The other one is clusters. So originally we’d have, you know, one to two clusters per data center.

Now, we have many clusters much more than ECS, so just 33 clusters. It’s still a pretty small size for around 3,000 applications.

So I’d like to cover some additional metrics.

I guess, I like pulling metrics on these systems or looking up dashboards. This is the dashboard created by the team here.

This shows our mean production lead time, so this is trying to measure the time that a developer commits, so like the history, look at the history of what was deployed to production, and then see when was the author, authoring time of that commit?

So this is one way we try to measure what’s the velocity. So we allow any team to go through and drop down and select. I think it’s a great way of trying to measure things and we would continue using this.

Another measure is how many deployments?

So this is aggregated over seven days, so about 800 production deployments going around every seven days. And then the production deployment times, so this is another challenge, as Donki has some slow deploys.

The 95th percentile deployment time takes full 30 minutes at 95th percentile. The mean might be five minutes, that’s still really slow.

So an even better measure is, how do developers feel about this system?

Like, do you want to use git deploys and a repository, or would you like more flexibility in your system, put whatever you do into Docker, and have the full flexibility for your infrastructure?

The answer is, you know, in terms of how happy are you with this… not so happy.

So trying to get a gauge and a heartbeat for developers is one thing, also, you can try to take surveys and find out, “Ooh, maybe it’s time for a refresh.”

These are the top three challenges that we thought that the developer sustains, so trying to aggregate them all together the custom interface that we have you walk in and it’s some custom tool, you wanna use the open-source tools, you wanna use the industry tools, artifact promotion.

We never figured it out really, because it’s so hard to support artifact promotion when using a Git flow push.

The other aspect is the continuous deployment via Jenkins is hard.

Continuous deployment, continuous integration, great.

So this takes us to where we are today.

So today, we’ve been working towards Spinnaker and Kubernetes, so a general flow where the application and the infrastructure config lives in repositories, separate the pipelines so that the infrastructure config is in one repo, and the application configuration in another.

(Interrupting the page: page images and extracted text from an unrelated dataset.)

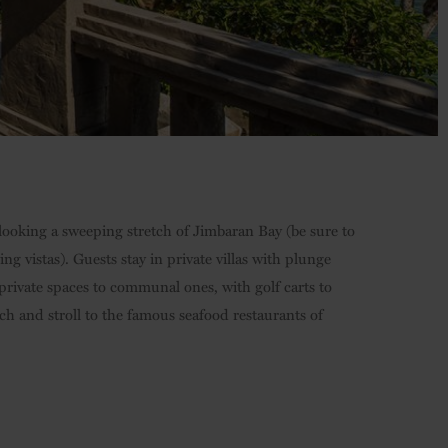
verlooking a sweeping stretch of Jimbaran Bay (be sure to
ng vistas). Guests stay in private villas with plunge
ivate spaces to communal ones, with golf carts to
ch and stroll to the famous seafood restaurants of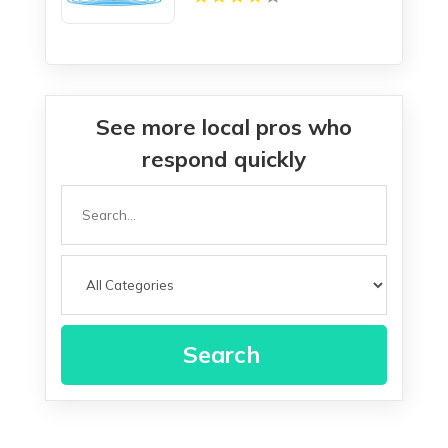
See more local pros who
respond quickly
Search
for
Search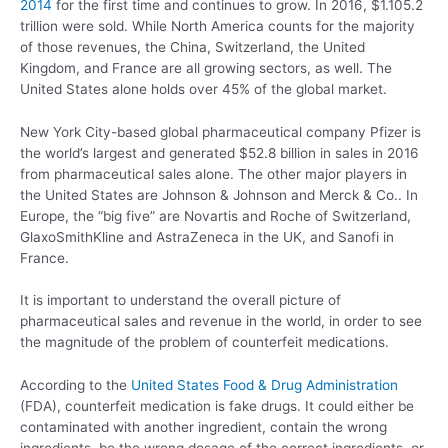
2014
for the first time and continues to grow. In 2016, $1.105.2
trillion were sold. While North America counts for the majority
of those revenues, the China, Switzerland, the United
Kingdom, and France are all growing sectors, as well. The
United States alone holds over 45% of the global market.
New York City-based global pharmaceutical company Pfizer is
the world’s largest and generated $52.8 billion in sales in 2016
from pharmaceutical sales alone. The other major players in
the United States are Johnson & Johnson and Merck & Co.. In
Europe, the “big five” are Novartis and Roche of Switzerland,
GlaxoSmithKline and AstraZeneca in the UK, and Sanofi in
France.
It is important to understand the overall picture of
pharmaceutical sales and revenue in the world, in order to see
the magnitude of the problem of counterfeit medications.
According to the
United States Food & Drug Administration
(FDA), counterfeit medication is fake drugs. It could either be
contaminated with another ingredient, contain the wrong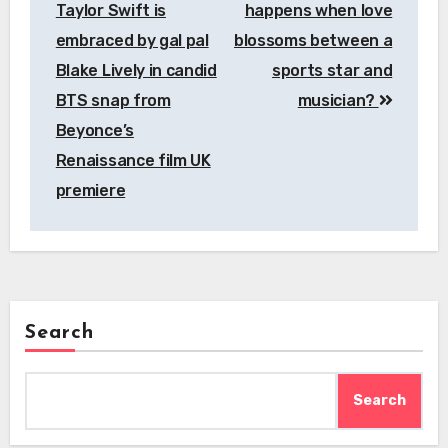
Taylor Swift is
happens when love
embraced by gal pal
blossoms between a
Blake Lively in candid
sports star and
BTS snap from
musician?
Beyonce’s
Renaissance film UK
premiere
Search
Search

So you’d have your Docker file in one and you have YAML everywhere, inside of your config.

So the question would be, how do you transition from one to the next?

And all of the previous transitions, we’ve talked about a change in the interface or an underlying change and the clusters would still run and new applications would be transitioned or things wouldn’t be deployed.

In this case, we’re actually changing the interface. So in order to handle this, Donki has one last purpose and this one last purpose is to create pull requests.

And the pull requests run into the application repo and the config repo.

So Donki knows the way the host systems are hosted now and we can provide a transparent port over for the applications through what they are, if you want to use what is there and make an easy transition or, you know, there’s always the option to start from scratch, start with your own Docker file, start with your own config.

So if you might remember, we started with the intro for Thanos’ chin, and you remember what Thanos did at the end.

Well, close to the end, he rested.

So, for Donki, it’s the same thing. Donki has done a lot of work for us, and after a lot of work, sometimes it’s time to rest.

So I’d like to thank you for your time.